“If there is any trace of him around the Polucca place we’ll find it,” declared Chet. “It will take a mighty lively ghost to scare us away this time.”

The three motorcycles went out of Bayport past the Tower Mansion, sped along the shore road. There was little talk among the boys. Each realized that this was not a pleasure outing but a serious mission and each recognized the importance of it. The Hardy boys had every confidence in their companions. Chet and Biff, they knew, would not be as easily frightened on this occasion, and as for Phil and Tony, they were noted at school for their fearless, at times even reckless, dispositions.

They passed the Kane farmhouse, nestling among the trees, and at last came in sight of the gloomy cliff that rose from Barmet Bay and at the summit of which perched the rambling stone house where the miser, Felix Polucca, had met his death.

“Lonely looking place, isn’t it?” remarked Phil, who was sharing Frank’s motorcycle.

“It was an ideal place for a murder. When Felix Polucca lived there, I doubt if he had more than two or three visitors in a year.”

“How did he get his food and supplies?”

“He used to drive into the city about once a week in a rattly old buggy, with a horse that must have come out of the Ark. The poor animal looked as if it hadn’t had a square meal in a lifetime. Polucca must have been a little bit crazy. How he lived alone up there all the time, nobody could understand. He worked hard enough and he made the farm pay.
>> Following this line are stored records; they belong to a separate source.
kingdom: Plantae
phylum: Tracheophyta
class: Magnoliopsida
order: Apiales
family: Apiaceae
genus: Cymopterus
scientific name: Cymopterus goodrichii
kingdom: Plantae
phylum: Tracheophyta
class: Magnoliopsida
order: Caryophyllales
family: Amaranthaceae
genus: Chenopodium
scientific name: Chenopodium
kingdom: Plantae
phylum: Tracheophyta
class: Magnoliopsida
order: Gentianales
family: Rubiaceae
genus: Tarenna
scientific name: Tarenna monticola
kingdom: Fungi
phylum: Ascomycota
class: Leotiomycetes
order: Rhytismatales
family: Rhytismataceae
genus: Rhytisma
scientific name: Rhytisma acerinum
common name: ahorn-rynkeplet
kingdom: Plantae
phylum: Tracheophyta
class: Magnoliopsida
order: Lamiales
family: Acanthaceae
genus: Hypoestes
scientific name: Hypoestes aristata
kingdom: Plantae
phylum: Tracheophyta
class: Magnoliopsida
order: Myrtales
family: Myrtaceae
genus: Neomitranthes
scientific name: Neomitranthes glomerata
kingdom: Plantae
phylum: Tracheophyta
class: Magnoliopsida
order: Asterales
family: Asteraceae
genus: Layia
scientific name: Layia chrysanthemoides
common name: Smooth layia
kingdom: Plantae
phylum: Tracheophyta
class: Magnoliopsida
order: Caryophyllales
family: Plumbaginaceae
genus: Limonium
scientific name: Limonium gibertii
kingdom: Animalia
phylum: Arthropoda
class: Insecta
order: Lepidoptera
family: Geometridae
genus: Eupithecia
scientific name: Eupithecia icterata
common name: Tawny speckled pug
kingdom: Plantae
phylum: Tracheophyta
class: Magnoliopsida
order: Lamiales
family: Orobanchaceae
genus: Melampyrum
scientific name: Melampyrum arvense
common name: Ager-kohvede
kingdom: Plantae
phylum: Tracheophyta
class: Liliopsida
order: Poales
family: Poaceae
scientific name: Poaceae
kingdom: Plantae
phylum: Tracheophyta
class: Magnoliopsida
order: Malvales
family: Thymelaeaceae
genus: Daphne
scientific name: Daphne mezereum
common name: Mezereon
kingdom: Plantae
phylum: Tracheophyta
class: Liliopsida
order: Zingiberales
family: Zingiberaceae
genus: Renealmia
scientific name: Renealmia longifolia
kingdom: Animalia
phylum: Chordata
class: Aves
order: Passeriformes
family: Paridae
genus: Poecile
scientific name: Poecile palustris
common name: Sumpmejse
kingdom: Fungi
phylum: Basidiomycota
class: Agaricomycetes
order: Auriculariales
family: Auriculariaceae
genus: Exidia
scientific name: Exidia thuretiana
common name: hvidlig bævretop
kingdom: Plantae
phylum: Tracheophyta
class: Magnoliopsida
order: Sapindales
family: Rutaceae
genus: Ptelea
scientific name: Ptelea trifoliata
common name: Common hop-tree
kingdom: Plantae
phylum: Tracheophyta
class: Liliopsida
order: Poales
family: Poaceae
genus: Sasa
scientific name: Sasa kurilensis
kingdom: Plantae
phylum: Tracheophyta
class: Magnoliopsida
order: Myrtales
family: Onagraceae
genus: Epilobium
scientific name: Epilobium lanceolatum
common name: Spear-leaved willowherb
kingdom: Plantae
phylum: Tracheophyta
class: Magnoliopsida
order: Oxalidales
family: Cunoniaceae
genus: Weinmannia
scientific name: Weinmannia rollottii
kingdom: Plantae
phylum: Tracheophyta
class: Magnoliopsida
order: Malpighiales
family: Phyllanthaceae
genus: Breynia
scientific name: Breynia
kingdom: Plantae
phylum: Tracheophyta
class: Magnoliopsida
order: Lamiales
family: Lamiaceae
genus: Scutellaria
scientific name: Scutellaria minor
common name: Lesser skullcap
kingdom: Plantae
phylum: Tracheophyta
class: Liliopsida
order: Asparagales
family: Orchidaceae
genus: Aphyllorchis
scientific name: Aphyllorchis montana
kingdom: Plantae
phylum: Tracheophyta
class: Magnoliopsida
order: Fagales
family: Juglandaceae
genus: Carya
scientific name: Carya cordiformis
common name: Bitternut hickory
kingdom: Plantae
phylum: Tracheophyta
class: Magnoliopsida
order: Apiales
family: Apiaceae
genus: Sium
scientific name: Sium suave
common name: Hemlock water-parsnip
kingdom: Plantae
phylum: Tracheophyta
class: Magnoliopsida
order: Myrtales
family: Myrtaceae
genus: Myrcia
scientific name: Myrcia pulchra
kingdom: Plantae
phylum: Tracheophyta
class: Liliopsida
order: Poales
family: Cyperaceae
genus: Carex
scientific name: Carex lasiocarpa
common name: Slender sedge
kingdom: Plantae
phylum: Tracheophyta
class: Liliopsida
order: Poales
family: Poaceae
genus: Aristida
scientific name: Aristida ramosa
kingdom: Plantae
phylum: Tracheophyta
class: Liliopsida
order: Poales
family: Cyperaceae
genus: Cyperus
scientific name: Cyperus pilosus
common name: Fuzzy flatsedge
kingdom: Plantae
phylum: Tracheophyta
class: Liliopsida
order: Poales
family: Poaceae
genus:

No one could drive a better bargain when it came to selling his hay and grain.”

Phil looked with interest at the old gray house that could be seen more clearly now that they were approaching it. When they were still some distance from the lane, however, Frank brought his motorcycle to a stop and signaled to the others to do likewise.

“What’s the idea?” Chet asked.

“We’d better sneak up on the place quietly. If we go any farther they’ll hear the motorcycles—that is, if there is any one at the place. We’ll leave them here under the trees and go ahead on foot.”